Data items
☆ ☆ ☆ ☆

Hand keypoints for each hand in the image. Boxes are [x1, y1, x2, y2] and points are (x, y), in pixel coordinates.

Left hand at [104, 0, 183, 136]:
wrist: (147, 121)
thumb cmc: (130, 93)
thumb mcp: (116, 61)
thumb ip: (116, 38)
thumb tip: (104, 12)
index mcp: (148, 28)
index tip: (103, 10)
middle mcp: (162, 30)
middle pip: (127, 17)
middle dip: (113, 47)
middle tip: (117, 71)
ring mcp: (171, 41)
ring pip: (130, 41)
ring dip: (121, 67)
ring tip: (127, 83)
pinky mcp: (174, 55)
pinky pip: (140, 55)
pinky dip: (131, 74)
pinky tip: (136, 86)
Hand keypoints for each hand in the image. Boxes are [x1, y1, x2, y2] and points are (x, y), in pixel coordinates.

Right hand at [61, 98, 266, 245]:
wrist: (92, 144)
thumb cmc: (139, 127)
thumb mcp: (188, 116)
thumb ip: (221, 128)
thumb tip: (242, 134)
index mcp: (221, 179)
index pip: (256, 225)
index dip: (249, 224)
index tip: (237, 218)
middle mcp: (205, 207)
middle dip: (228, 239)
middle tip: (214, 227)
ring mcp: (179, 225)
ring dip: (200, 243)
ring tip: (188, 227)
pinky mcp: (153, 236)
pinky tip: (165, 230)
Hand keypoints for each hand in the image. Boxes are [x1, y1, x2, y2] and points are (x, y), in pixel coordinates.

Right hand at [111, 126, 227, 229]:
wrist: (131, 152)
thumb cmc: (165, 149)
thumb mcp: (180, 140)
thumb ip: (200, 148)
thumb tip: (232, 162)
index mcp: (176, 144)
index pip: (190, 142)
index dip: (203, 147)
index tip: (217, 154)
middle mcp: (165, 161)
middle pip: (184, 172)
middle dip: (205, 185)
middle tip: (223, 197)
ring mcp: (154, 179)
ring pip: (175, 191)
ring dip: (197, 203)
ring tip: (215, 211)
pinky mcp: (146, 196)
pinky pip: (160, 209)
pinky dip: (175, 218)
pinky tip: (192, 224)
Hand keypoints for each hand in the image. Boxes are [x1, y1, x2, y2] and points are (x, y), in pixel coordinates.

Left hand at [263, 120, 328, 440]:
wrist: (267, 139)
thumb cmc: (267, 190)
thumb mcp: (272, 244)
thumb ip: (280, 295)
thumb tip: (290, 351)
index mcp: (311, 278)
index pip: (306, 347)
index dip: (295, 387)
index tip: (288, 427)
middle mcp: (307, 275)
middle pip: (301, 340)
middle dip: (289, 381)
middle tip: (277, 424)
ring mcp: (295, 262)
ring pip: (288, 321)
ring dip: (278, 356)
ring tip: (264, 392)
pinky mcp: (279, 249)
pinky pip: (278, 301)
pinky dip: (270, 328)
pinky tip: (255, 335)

☆ ☆ ☆ ☆

● Problem
The answer should be the exact lines running from the line containing "middle mcp: (165, 161)" to the last line of the entries, with nothing else.

● Response
middle mcp: (165, 161)
middle pip: (184, 172)
middle dip: (205, 185)
middle tip: (223, 197)
ring mcp: (154, 179)
ring pip: (175, 191)
ring dip: (197, 203)
ring tip: (215, 211)
pinky mcp: (146, 196)
pinky pip: (160, 209)
pinky dip: (175, 218)
pinky tip: (192, 224)
Hand keypoints for each hand in the image. Boxes are [x1, y1, x2, y2] and points are (x, y), in pixel coordinates.

Left hand at [263, 120, 328, 440]:
wrist: (267, 139)
thumb cmc: (267, 190)
thumb mcp: (272, 244)
thumb ip: (280, 295)
thumb tip: (290, 351)
index mcp: (311, 278)
index pip: (306, 347)
index dip: (295, 387)
index tip: (288, 427)
middle mcp: (307, 275)
middle pip: (301, 340)
middle dip: (289, 381)
middle tip: (277, 424)
ring mcp: (295, 262)
ring pip: (288, 321)
ring dip: (278, 356)
ring tip: (264, 392)
pinky mcp: (279, 249)
pinky pip: (278, 301)
pinky dip: (270, 328)
pinky tip: (255, 335)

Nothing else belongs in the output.